Joe Manganiello strips off his shirt and pops the bag of Cheetos open, the contents sprinkling out of the bag and fantastically littering the convenience store while he's stripper dancing to Backstreet Boys' hit I Want It That Way. Damn, that's one Italian daddy I'd definitely want to bang.

He then walks to the fridge, writhes and grinds a little more then grabs a bottle of water, pops it open, places it on top of his groin and squeezes the bottle hard so that the water projectile shoots out like a fuck-load of jizz.

"I have never wanted to be a fridge so much in my life! God almighty!" Kurt bursts while popping kernels into his mouth continuously, hyper-focused on the TV and not even bothering to blink once.
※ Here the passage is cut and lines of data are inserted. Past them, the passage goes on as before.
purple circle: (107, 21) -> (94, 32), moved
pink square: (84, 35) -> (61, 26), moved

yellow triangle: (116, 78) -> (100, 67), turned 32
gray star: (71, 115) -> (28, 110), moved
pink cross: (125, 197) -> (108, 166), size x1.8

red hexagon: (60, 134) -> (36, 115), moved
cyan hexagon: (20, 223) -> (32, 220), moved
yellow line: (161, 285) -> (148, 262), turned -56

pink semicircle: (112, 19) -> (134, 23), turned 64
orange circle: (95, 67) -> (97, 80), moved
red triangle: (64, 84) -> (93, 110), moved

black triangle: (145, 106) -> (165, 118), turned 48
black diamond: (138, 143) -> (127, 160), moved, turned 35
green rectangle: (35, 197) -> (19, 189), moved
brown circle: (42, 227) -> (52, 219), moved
"Daym, I have never wanted to be a convenience store cashier so much in my life! Just look at her! How can she keep a straight face?!" I exclaim, referring to the stoic cashier who was totally emotionless while Papi Joe was gyrating his abs in front of her, trying to make her smile with his horny dancing.

"I know! I was laughing so hard at the movies when I watched this scene. Well, everybody in the audience was. It's so frickin' hilarious!" He munches on a handful of popcorn and brings it all down with a gulp of Coke. 
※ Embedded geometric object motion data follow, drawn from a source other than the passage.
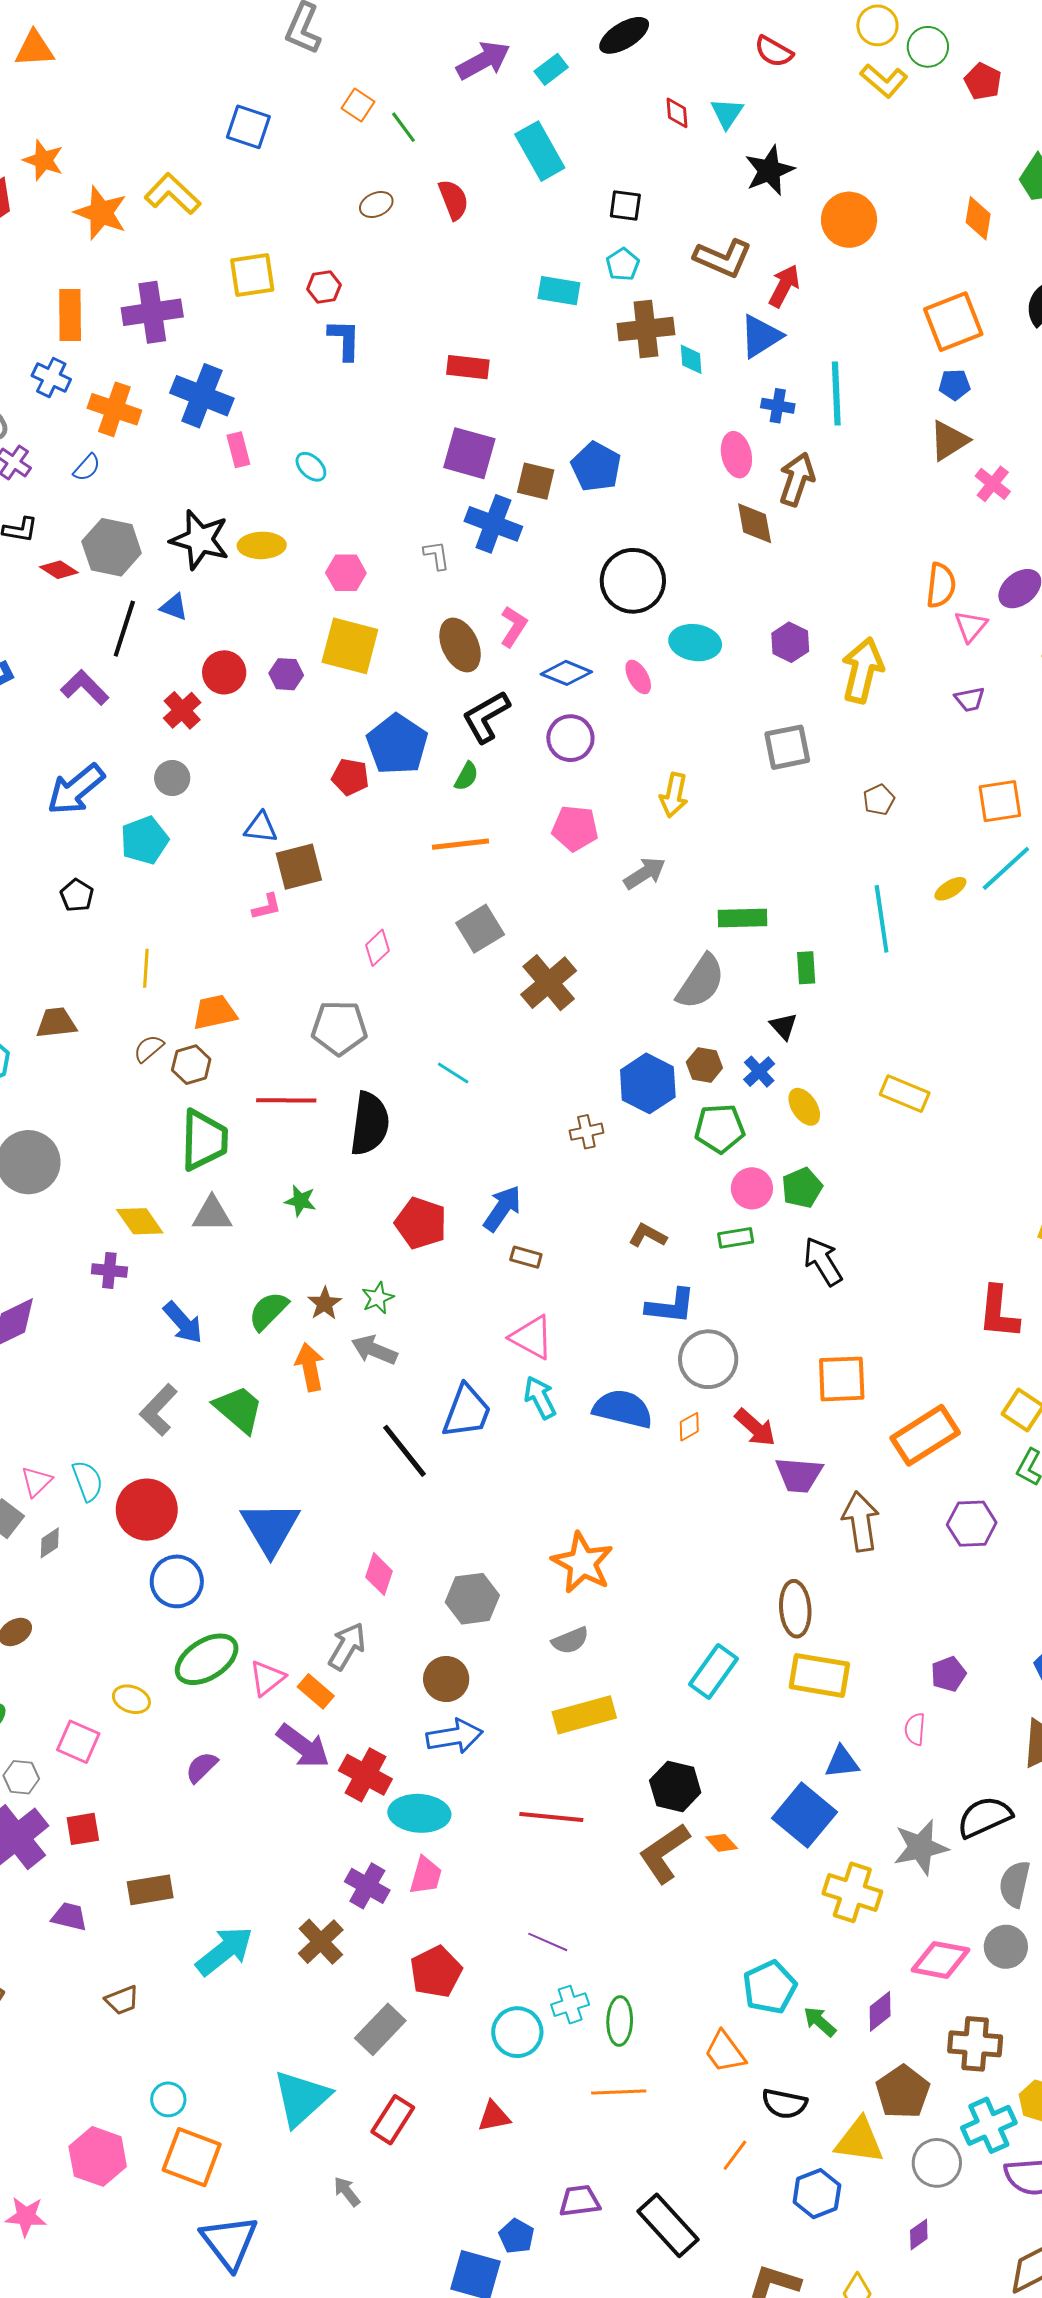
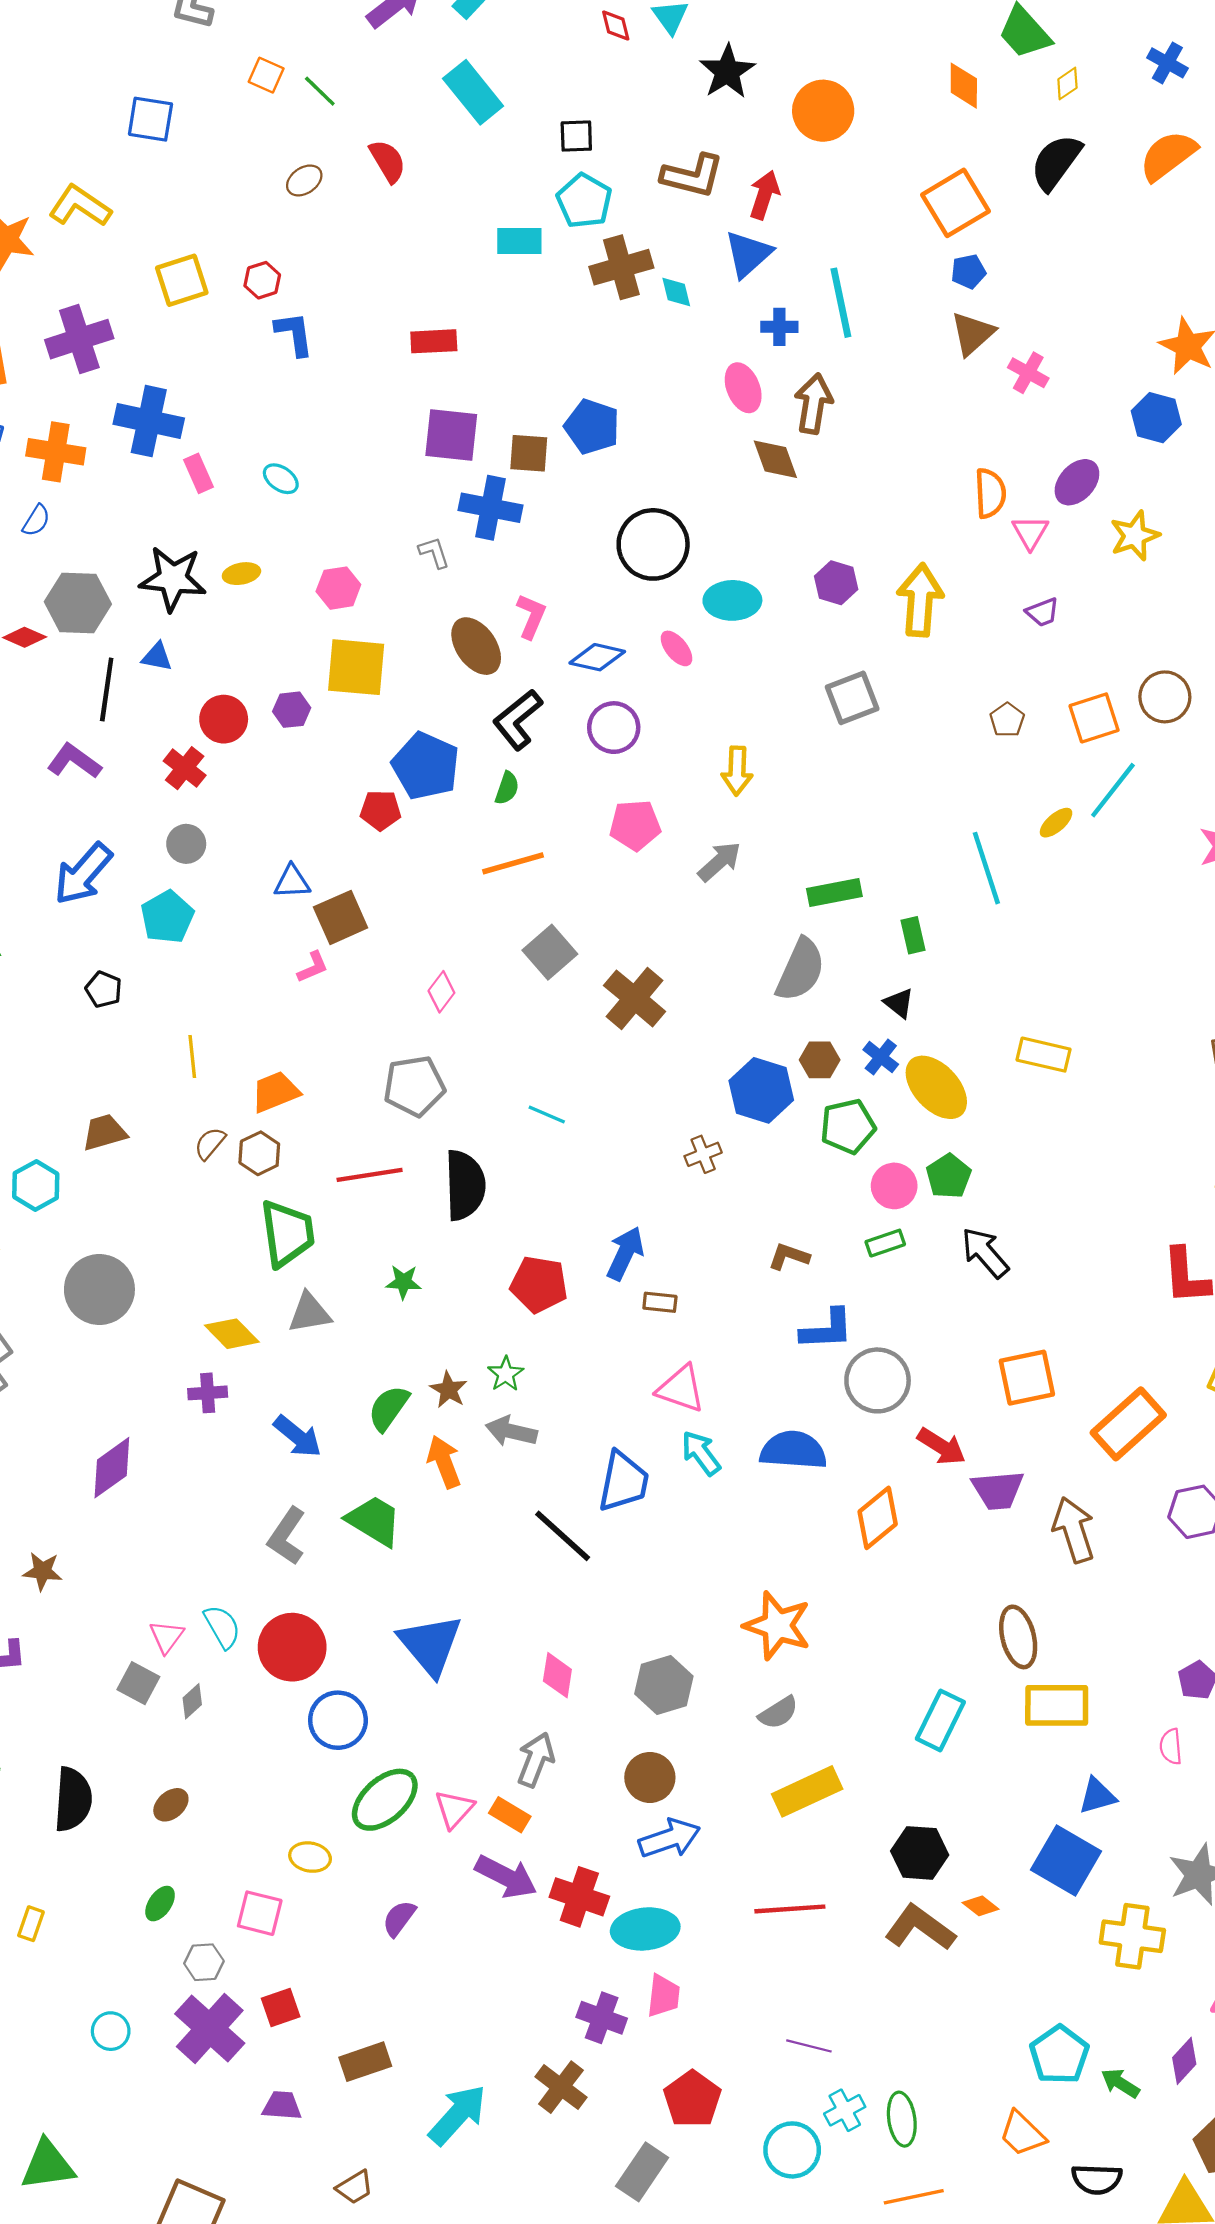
cyan pentagon: (623, 264) -> (584, 201), size x1.5
yellow ellipse: (262, 545) -> (241, 574), size x0.7
brown pentagon: (879, 800) -> (1007, 720), moved
yellow ellipse: (804, 1107) -> (936, 1087), size x1.6
orange diamond: (689, 1427) -> (878, 1518), moved, size x1.8
brown L-shape: (664, 1853) -> (920, 1928), turned 80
Man, Kurt is thirsty! Well, he and me both. Who wouldn't be thirsty with these beautiful dudes? If strippers were half that handsome in real life, I'd surely be a frickin' patron! Cause fucking hell, I once knew a stripper that lived a floor below my old apartment in the East Village. And trust me, he ain't pretty at all. He has so many gaps in his teeth it looks like his tongue is in jail. Jesus H. Christ!

"I never bothered seeing this in the movies! I really thought it was just some dumb film about magic." I yawp, feeling hot with Joe Manganiello's hot dancing.

"Girl! Just look at these guys' abs and crotches and tell me this ain't magic?!" Kurt bursts, widening his eyes at me.

"Okay, I agree, this is magic." I hold up my hands and smile in defeat. "And I'd totally seduce Matt Bomer and make him my baby daddy. Jesus, just look at the party in his pants! I'd let his shoot his confetti at me any frickin' time."

"Babe, he's gay." Kurt states sardonically, lowering his head and giving me a mocking stare. "I have more chance with him, just keeping it real."

I scoff and throw popcorn bits at him. "Well, that's the reason God made roofies on the eighth day!"

"Okay. First, God didn't create roofies, just marijuana. Second, there's only seven days in the creation, you dumb bitch! Third, you're crazy with a capital K!" Kurt and I both laugh, and he opens a pack of black Twizzlers, munching on one stick.

"Ew, why do you even eat that shit? That tastes like what Satan would probably clean his ears with!" I fake-retch and grimace. 

Levi hated the black Twizzler variant, too. He has a jar full of the red, strawberry-flavored ones in his office. And he always brings a big pack with him every time he comes over to my apartment back in New York. I smile as I remember the way he bites and chews into a Twizzler stick. He looks so stupid, but so friggin' cute too.

Oh. 

And my bright mood changed all of a sudden, just like that. Six weeks later since I left New York, since Levi and I last spoke and saw each other, yet here I am — still haunted by beautiful memories of him.